#### REQUEST:
Pick out every line of the material below that contains the string "series". Case counts.

#### WORKING DATA:

------------------------------------------------

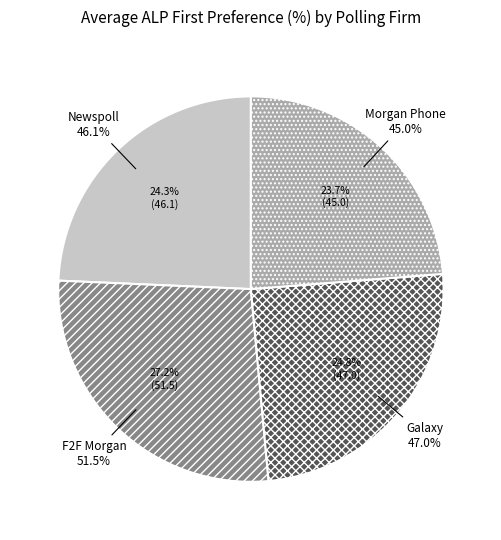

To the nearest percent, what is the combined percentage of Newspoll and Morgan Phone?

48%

------------------------------------------------

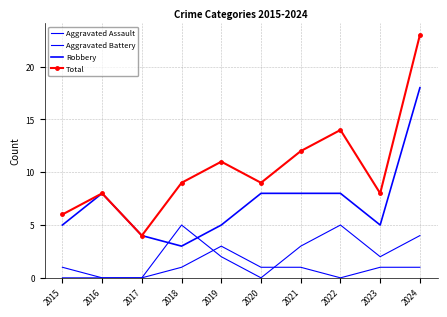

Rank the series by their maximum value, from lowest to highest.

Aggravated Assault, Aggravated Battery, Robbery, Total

------------------------------------------------

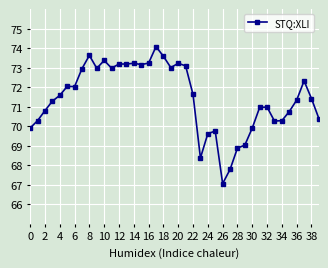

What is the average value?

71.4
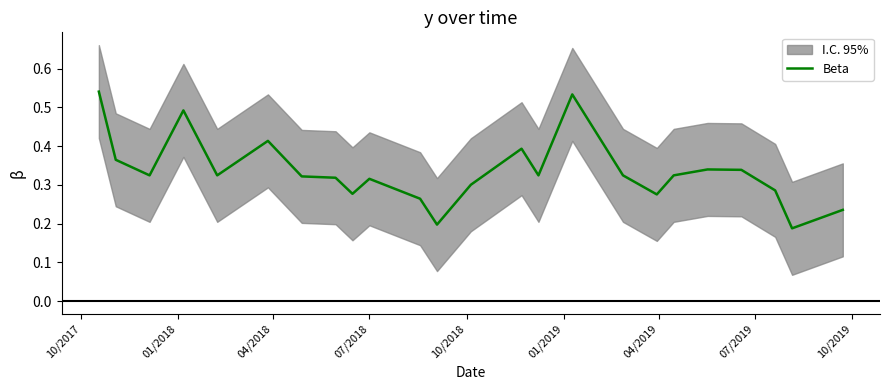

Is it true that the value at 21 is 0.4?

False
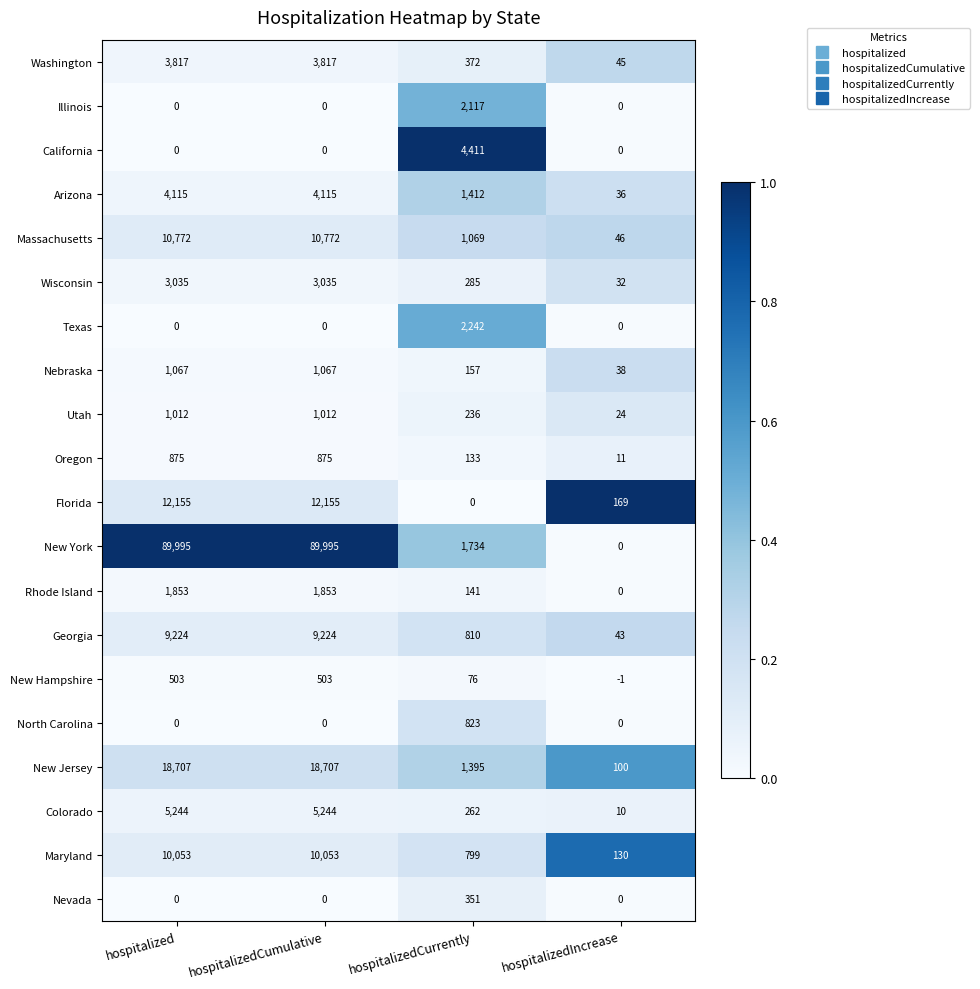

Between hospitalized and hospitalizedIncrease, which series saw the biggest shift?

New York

------------------------------------------------

#### SOLUTION:
Rank the series by their maximum value, from lowest to highest.
Between hospitalized and hospitalizedIncrease, which series saw the biggest shift?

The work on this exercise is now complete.